Conviene mencionar también la inconsecuencia de la
tesis guelfa, según la cual la función del Estado consistiría en reprimir la herejía
y defender la Iglesia, hacer reinar en el cuerpo social un orden conforme a los
principios mismos de la Iglesia. Esto presupone claramente, en efecto, una
espiritualidad que no es un poder y un poder que no es espiritualidad. ¿Cómo un
principio verdaderamente espiritual podría tener necesidad de un elemento
exterior para defender y sostener su autoridad? Y ¿qué puede ser una defensa y
una fuerza fundadas sobre un principio que no es él mismo directamente
espíritu, sino una defensa y una fuerza cuya sustancia es la violencia?

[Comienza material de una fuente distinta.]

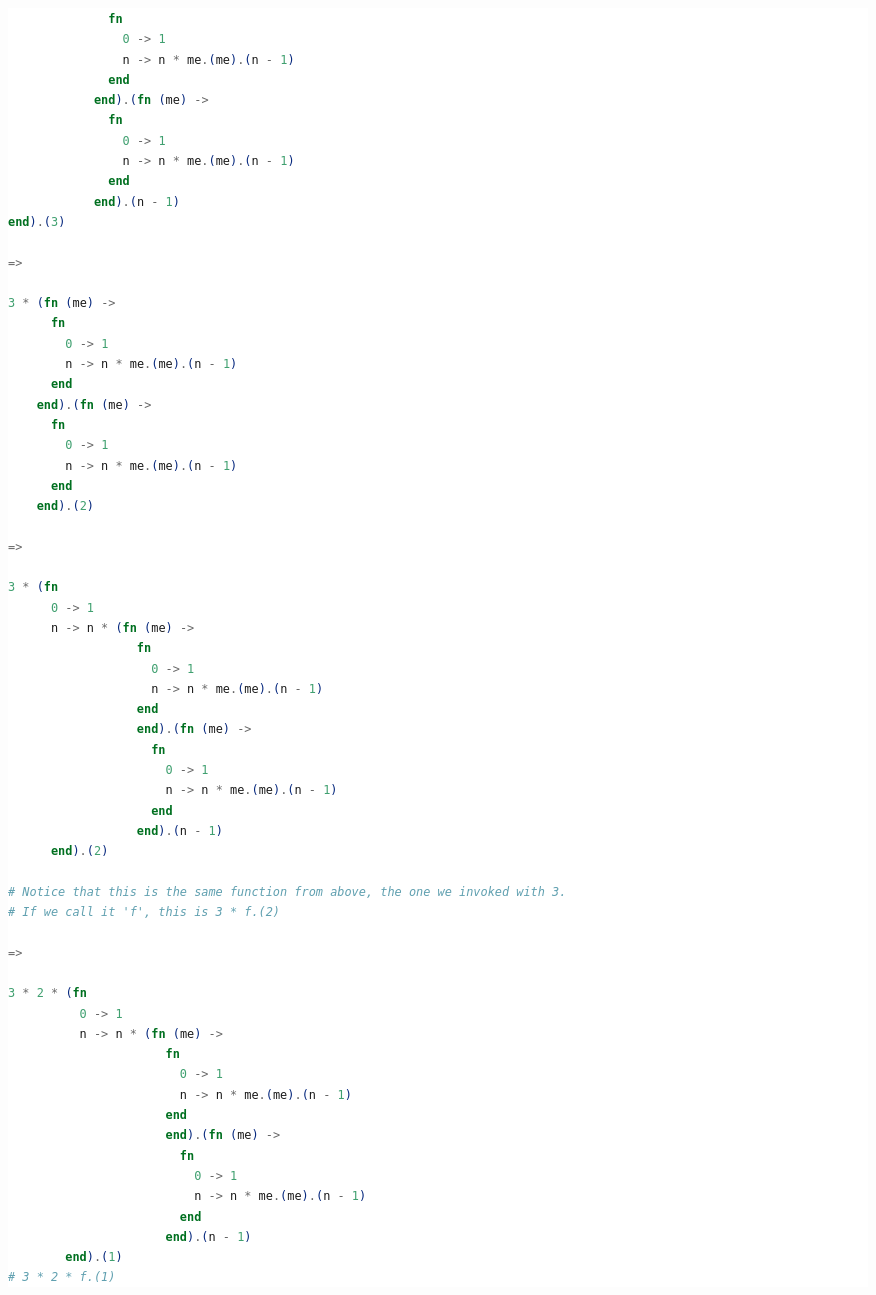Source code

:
 ```elixir
              fn
                0 -> 1
                n -> n * me.(me).(n - 1)
              end
            end).(fn (me) ->
              fn
                0 -> 1
                n -> n * me.(me).(n - 1)
              end
            end).(n - 1)
end).(3)

=>

3 * (fn (me) ->
      fn
        0 -> 1
        n -> n * me.(me).(n - 1)
      end
    end).(fn (me) ->
      fn
        0 -> 1
        n -> n * me.(me).(n - 1)
      end
    end).(2)

=>

3 * (fn
      0 -> 1
      n -> n * (fn (me) ->
                  fn
                    0 -> 1
                    n -> n * me.(me).(n - 1)
                  end
                  end).(fn (me) ->
                    fn
                      0 -> 1
                      n -> n * me.(me).(n - 1)
                    end
                  end).(n - 1)
      end).(2)

# Notice that this is the same function from above, the one we invoked with 3.
# If we call it 'f', this is 3 * f.(2)

=>

3 * 2 * (fn
          0 -> 1
          n -> n * (fn (me) ->
                      fn
                        0 -> 1
                        n -> n * me.(me).(n - 1)
                      end
                      end).(fn (me) ->
                        fn
                          0 -> 1
                          n -> n * me.(me).(n - 1)
                        end
                      end).(n - 1)
        end).(1)
# 3 * 2 * f.(1)
```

Incluso
en las civilizaciones tradicionales donde predomina, en algunos momentos, una
casta sacerdotal distinta de la realeza, no se encuentra nada parecido. Ya hemos repetido a modo de
ejemplo, como los brahmana, en la India, impusieron directamente su autoridad
sin tener necesidad de nadie para "defenderles" y sin estar siquiera
organizados([8]). Esto se aplica igualmente a otras diversas
civilizaciones, así como a la forma de afirmar la autoridad sacerdotal en el
interior de muchas ciudades griegas antiguas.